Jesus entendia, perfeitamente, estes questionamentos indignados das mulheres, mas somente com ele, Jesus, a mulher daqueles tempos tinha liberdade de falar sobre estas amarguras abertamente. Quando Jesus está na casa de Marta, Maria, sua irmã, se põe a conversar com Jesus e Marta, então, reclama com Jesus de Maria por ela não estar ajudando-a nos afazeres de casa. Um judeu qualquer teria, imediatamente, ordenado a Maria para se por a trabalhar. Mas Jesus não era qualquer judeu, se é que ele era realmente judeu, e disse: Marta, você anda muito inquieta e se perturba com os afazeres de casa. Entretanto só uma coisa é necessária. Maria escolheu a melhor parte, que não lhe será tirada. Maria havia deixado de lado as tarefas cotidianas da mulher dona de casa por uns momentos para conversar com um homem sobre coisas que são mais importantes. Afinal, Jesus tinha coisas mais importantes para dizer às mulheres. Antes de morrer, parece que Jesus já pressentia que tudo o que ele quis fazer pelas mulheres seria abolido pelos seus próprios seguidores quando ele consola as mulheres dizendo: Mulher, não chore por mim, mas pelos seus filhos! Ele quis dizer Chore pelas gerações futuras porque você não imagina o que estar por vir. Ele profetizou a santa inquisição.

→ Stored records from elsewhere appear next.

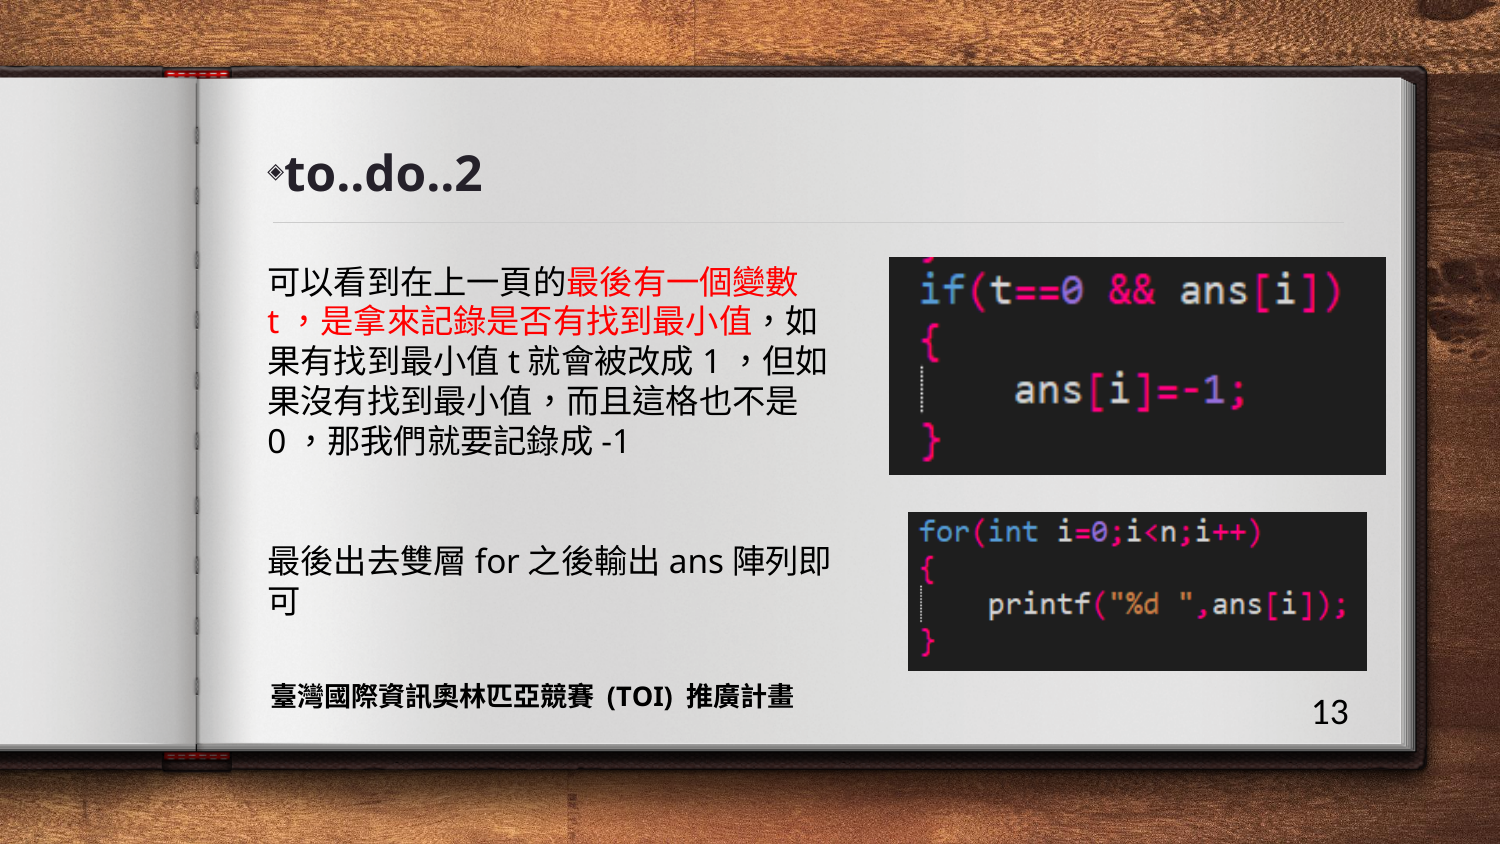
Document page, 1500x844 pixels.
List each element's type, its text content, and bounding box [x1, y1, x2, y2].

picture [889, 257, 1386, 475]
picture [908, 512, 1367, 671]
text_box [1295, 672, 1386, 737]
list to..do..2 [252, 126, 1194, 216]
text_box 可以看到在上一頁的最後有一個變數t，是拿來記錄是否有找到最小值，如果有找到最小值t就會被改成1，但如果沒有找到最小值，而且這格也不是0，那我們就要記錄成-1 最後出去雙層for之後輸出ans陣列即可 [252, 253, 850, 592]
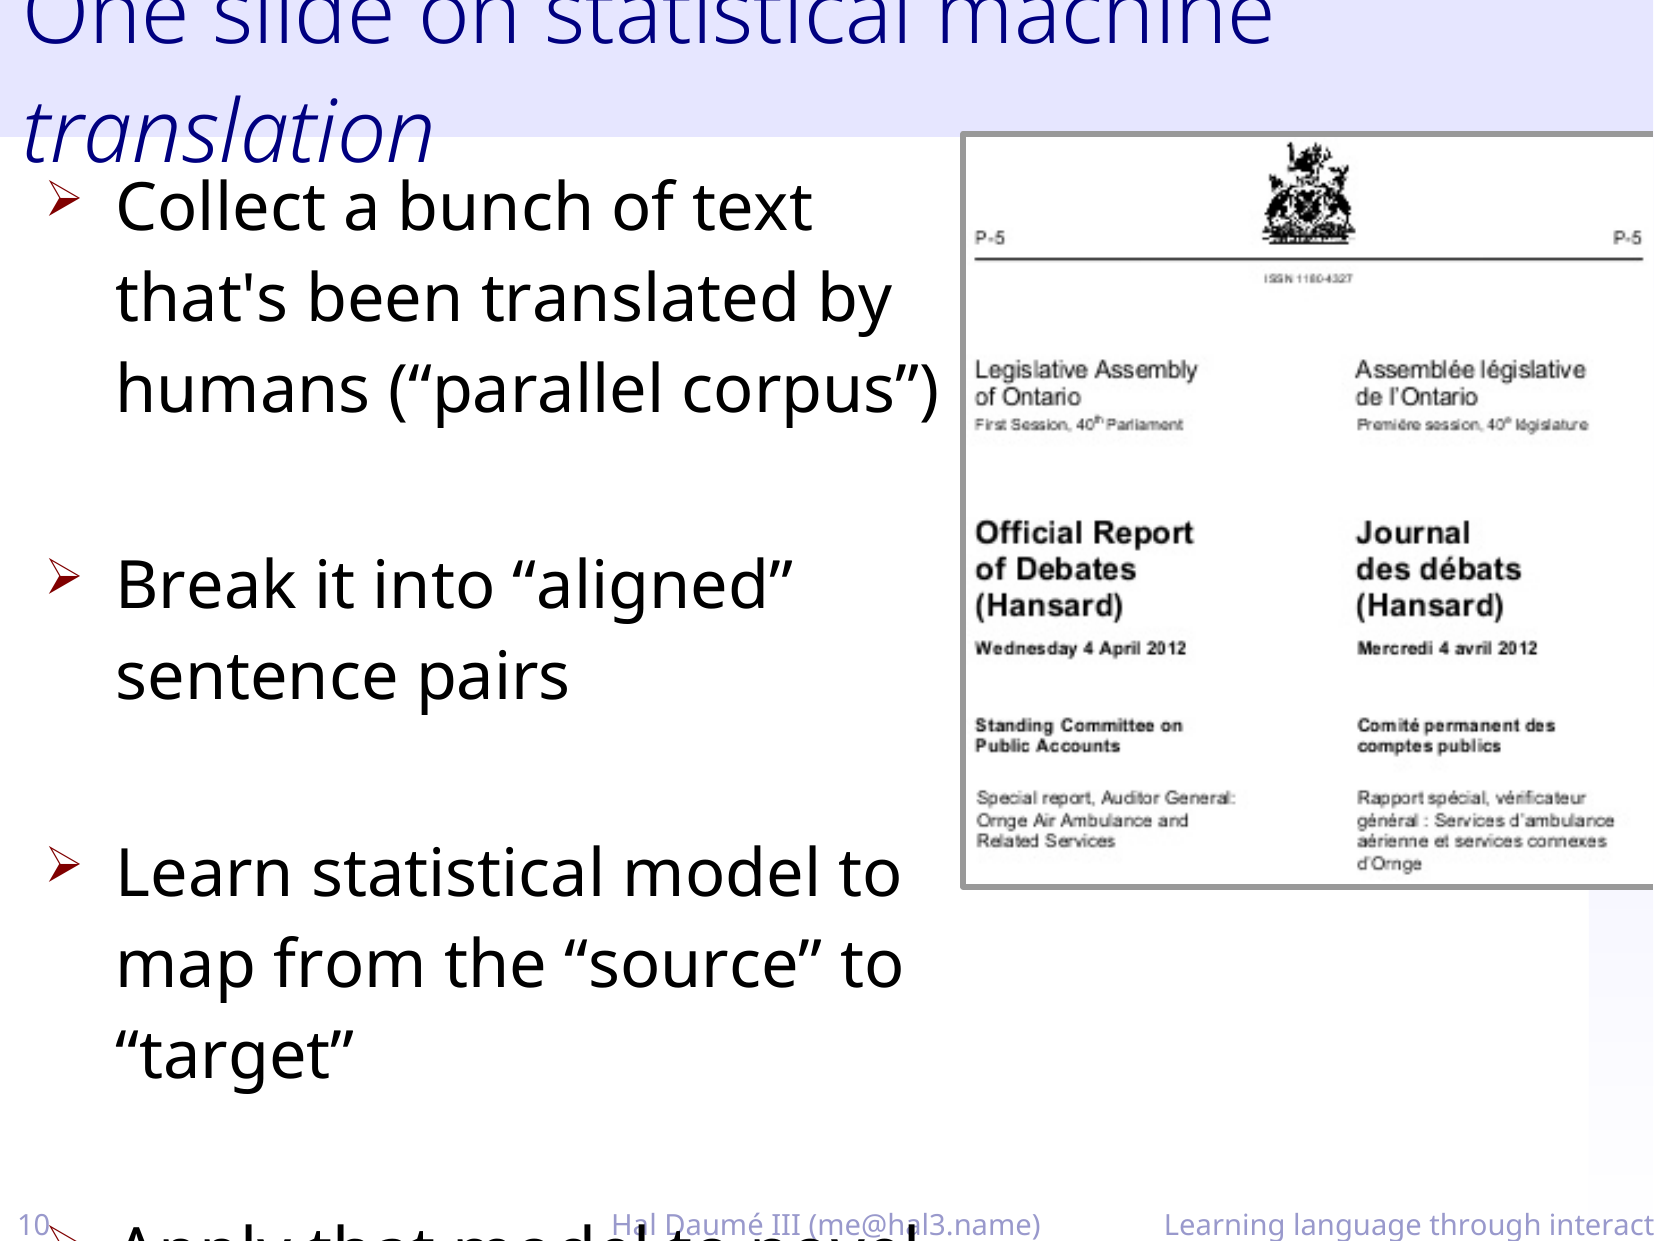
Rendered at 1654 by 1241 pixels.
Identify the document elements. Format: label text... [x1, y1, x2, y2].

list Collect a bunch of text that's been translated by humans (“parallel corpus”) Break it into “aligned” sentence pairs Learn statistical model to map from the “source” to “target” Apply that model to novel “unseen” sentences that you want to translate [32, 159, 956, 1207]
picture [966, 136, 1654, 884]
title One slide on statistical machine translation [22, 8, 1639, 131]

Eu ensinei Jesus a transcender o pensamento coletivo de sua época e os que vieram depois dele não conseguiram alcançar a consciência mais elevada que eu lhes dei e sempre permaneceram num nível inferior. É por isso que, após as bênçãos dos quatro evangelhos, o novo testamento termina com o livro Apocalipse, mostrando uma dualidade metafísica entre Deus e Satã, colocando Deus do lado do homem e identificando Satã com o sexo feminino. Com todo o respeito que se deve ter com todas as religiões do mundo, peço licença para dizer que seria uma covardia fazer qualquer crítica em relação ao tratamento dado às mulheres pelas religiões não cristãs depois da civilização egípcia da qual descendo porque nenhuma delas teve um líder que falasse do amor ao próximo e na igualdade entre homens e mulheres e entre todos os seres humanos como tiveram os fundadores da religião cristã, por isso, a parcela de responsabilidade dos cristãos é maior do que qualquer outra religião e o cristianismo acaba sendo alvo de mais críticas do que as outras religiões justamente porque ele se desenvolveu em torno da pessoa que teve ao seu lado uma mulher que forneceu-lhe uma receita cujos ingredientes principais, o amor, a justiça, a caridade e a igualdade entre os homens resistem e sobrevivem a todos os tipos de desvios e deturpações, tornando-se imortal e eterna. É uma receita sempre atual, que pode ser utilizada intacta, na sua fórmula original, em qualquer época e também de uma maneira mais proveitosa como vem fazendo a ciência nos seus recentes esforços para descobrir quem eu sou.

O inventor desta receita é uma pessoa que aprendeu comigo a não ter nenhum compromisso com as instituições humanas transitórias e frágeis, é uma pessoa que debate sobre o relacionamento de uma mulher com seus cinco maridos, mas que condena mais o adultério do caráter e do coração do que o adultério da carne. Uma pessoa que facilmente pode prescindir dos laços matrimoniais e, se quisesse, poderia até olhar para uma mulher como objeto de luxúria, mas é tão humano, no sentido literal da palavra, que entende e respeita a sensualidade feminina. Jesus não teme a companhia da mulher, nem de sua afetividade e nem dos sentimentos que ela desperta no homem. Ele se permite todo o tipo de relacionamento com a mulher, desde encontros singelos e cordiais até as amizades mais íntimas e comprometidas. Ele não se esquiva da intimidade feminina nem das demonstrações de amor e afeto que ela expressa.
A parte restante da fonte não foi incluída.